Benchmarking was performed by first warming up and then calling the code until it couldn't return a better time after five tries. They were all done in separate processes to ensure they don't affect each-other. File contents were read ahead of time so all results are purely in-memory. The benchmark system was an Intel 4770 with 32GB of 2400MHz DDR3 and 64-bit .NET 4.5.2 on Windows 8.1. The code is available at Github.

The results should largely speak for themselves, with Ctl.Data reading records well over twice as fast as LinqToCSV. Similarly, its POCO support clocked over twice as fast as CsvHelper and even remained competitive with LinqToCSV's raw performance. VB.NET's built-in TextFieldParser trailed well behind the others.

For kicks I included uniVocity, the project which inspired this benchmark. It's a Java library and was run natively under .NET with the help of IKVM. IKVM is actually hurting it significantly here, as it runs with markedly better times under the actual JVM.

Beyond performance, Ctl.Data also provides the best diagnosics information with textual line and column numbers being given for each column value.
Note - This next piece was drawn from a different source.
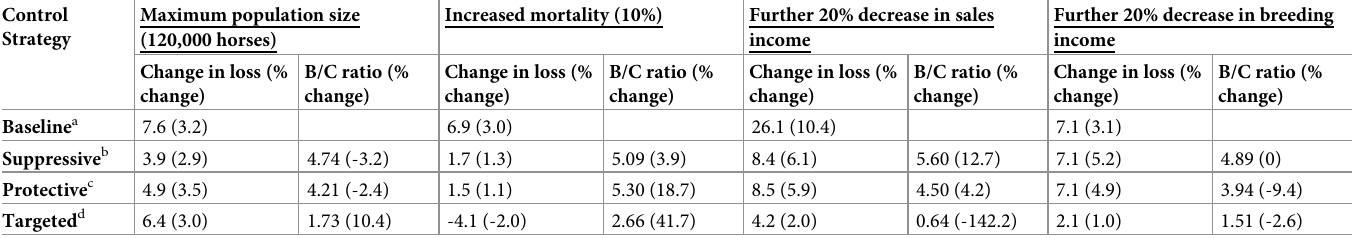
Table 6. The overall loss, benefit cost ratios (B/C) and percentage change compared to the original economic models for four sensitivity models; Increasing the horse population size, increasing mortality, decreasing sales income and decreasing breeding income for scenarios. Sensitivity analysis was conducted only for the first three months of the breeding season (August to October). The duration of the outbreak, number of infected and vaccinated properties determined through simulation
In the case of TextFieldParser, there was only record-level line information. LinqToCSV trims whitespace from values which may or may not be desirable, but otherwise parsed the fairly simple file identically.

Another interesting data point is Ctl.Data's async support. As no other implementation has async support at this time, this benchmark is geared to provide best-case times for synchronous (blocking) implementations by performing a single operation with no I/O at high priority and without regard for any larger system. While best for blocking, this is actually a worst-case situation for async which will show its largest improvement in a highly concurrent, I/O-bound environment. Thus, the performance differences here between sync/async are showing only the overhead that async will introduce and not the benefit. Still, it remains extremely competitive.

CSV implementation

Ctl.Data's CSV parser is designed to perfectly output and parse files compliant with RFC 4180. Not all CSV is created equal, however, so it does implement some safeguards for best-effort parsing of non-compliant files. In all cases, the parser takes the safest approach: if it's not sure, it will give an error rather than return possibly bad data.

The RFC demands any value containing quotes be escaped and quoted. In some cases, it is safe to relax this requirement while safely parsing. Consider this non-compliant file which has an obvious intent:

Name,Address
Dennis "dmr" Ritchie,Foo Ln.

Related but somewhat more tricky is a value that is quoted but with incorrect escaping. This one broke every single parser I've tested, but again in some cases, it's possible for Ctl.Data to correctly interpret. This one can be a little dangerous to assume, so it's left as an off-by-default configuration in the CsvReader constructor:

Name,Address
"Dennis "dmr" Ritchie",Foo Ln.

Contributing and help

Development of this library takes place on Github. Bug reports, feature requests, and pull requests will be responded to as time permits.